In fact, busy clinicians have long realized that the model of organ-based biomedicine is limited. After completing the intense boot camp of medical school, many of us realized that patients often had not read the same texts as we had during our basic medical school education, and we were presented with symptom complexes which did not fit neatly into our pathophysiology textbooks. The art of medical practice, as opposed to the scientific understanding of biochemical phenomenon governing bodily processes, mandates that we remember that our medical school education was based on a model of how the body functions independently of the mind. We have to learn to integrate the patient’s will into the healing process if we are going to mature from trouble-shooting medical technicians to healers.

Accelerating this increasing interest of physicians in complementary medicine is the public’s embrace of many of these practices, with an estimated $27 billion being spent out of pocket for these therapies in 1997 (2).

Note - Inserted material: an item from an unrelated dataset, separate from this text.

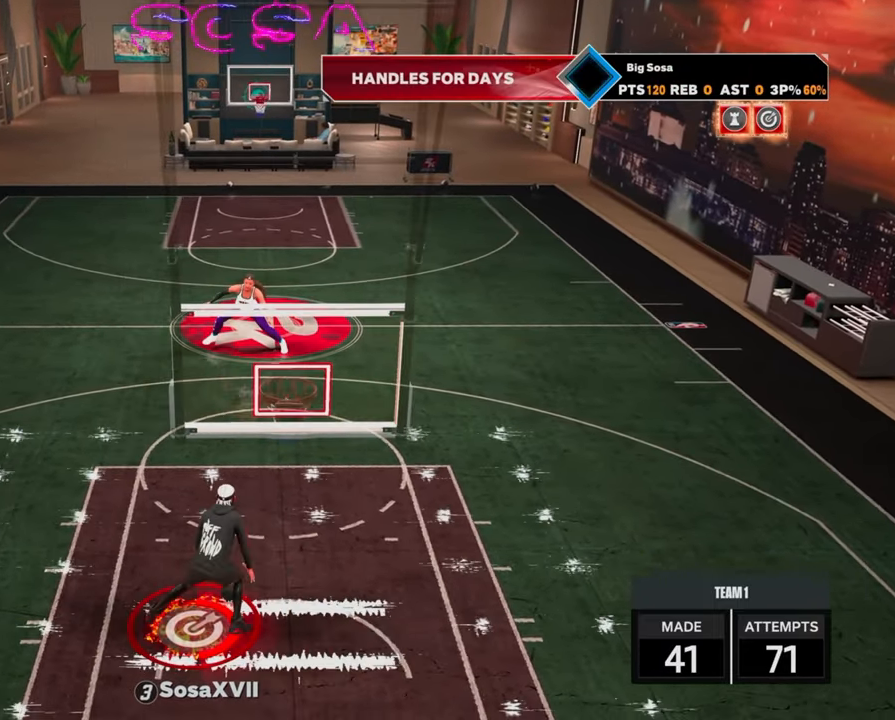
{"buttons": ["R2"], "left_stick": "center", "right_stick": "center", "events": [[67, "left_stick", "right"], [200, "R2", "up"], [200, "left_stick", "center"], [383, "R2", "down"], [383, "right_stick", "up-left"], [467, "right_stick", "center"]]}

Surveys of patients admitted to our cardiothoracic healthcare system have already made forays into complementary medicine (3). Attempts to integrate complementary medicine into the western healthcare system have been slowed by difficulties in study design, logistical constraints on implementation of modalities in a hospital setting and a language and philosophical barrier between practitioners in the two camps.

We have made progress sorting through the three aforementioned obstacles by assessing as precisely as possible the effects of complementary medicine using hypnosis (4), audiotapes (5), massage, energy therapies and guided imagery as initial models (6). End points include heart rate variability, quality of life assays, acousticly evoked potentials, pain scales and pain medication utilization, exercise studies and basic science research. These efforts have been facilitated by the creation of a dedicated center with an administration and outreach effort dedicated to the process.

Treatments are chosen on the basis of their applicability to this population and on the promise of clinical efficacy based on prior pilot experience. Although each modality can be offered in multiple variations, we have standardized protocols in order to achieve a reproducible effect that can be studied prospectively with the hope of statistical validity. Nevertheless, the advance of complementary medicine research is hindered by the lack of an adequate financial infrastructure (7), making the adoption of this effort by conventional medicine imperative.

REFERENCES

  1. Flexner A. Medical education in the United States and Canada. Carnegie Foundation for the advancement of teaching 1910:Bulletin 4.
  2. Eisenberg DM, Davis RB, Ettner SL, Appel S, Wilkey S, Rompay MV, Kessler RC. JAMA 1998;280:1569-1575.
  3. Liu EH, Turner LM, Lin SX, Klaus L, Choi LY, Whitworth JC, Ting W, Oz MC. Utilization of alternative medicine by cardiac patients. The Lancet (pending).
  4. Ashton RA, Whitworth GC, Seldomridge JA, Shapiro PS, Michler RE, Smith CR, Rose EA, Fisher S, Oz MC. Self-hypnosis reduces anxiety following coronary artery bypass surgery: A prospective, randomized trial. J Cardiovascular Surgery 1997;38:69-75.
  5. Adams DC, Madigan JD, Hilton HJ, Szerlip NJ, Cooper LA, Emerson RG, Smith CR, Rose EA, Oz MC. Evidence for unconscious memory processing during elective cardiac surgery. Circulation 1998;98:II-289-93.
  6. Oz MC Whitworth, J Liu E. Complementary medicine in the surgical wards. JAMA 1998;279(9):710-711.
  7. Oz MC, Rose EA, Lemole GM. Alternative Medicine – the case of herbal remedies. The New England Journal of Medicine 1999;340(7):564-565.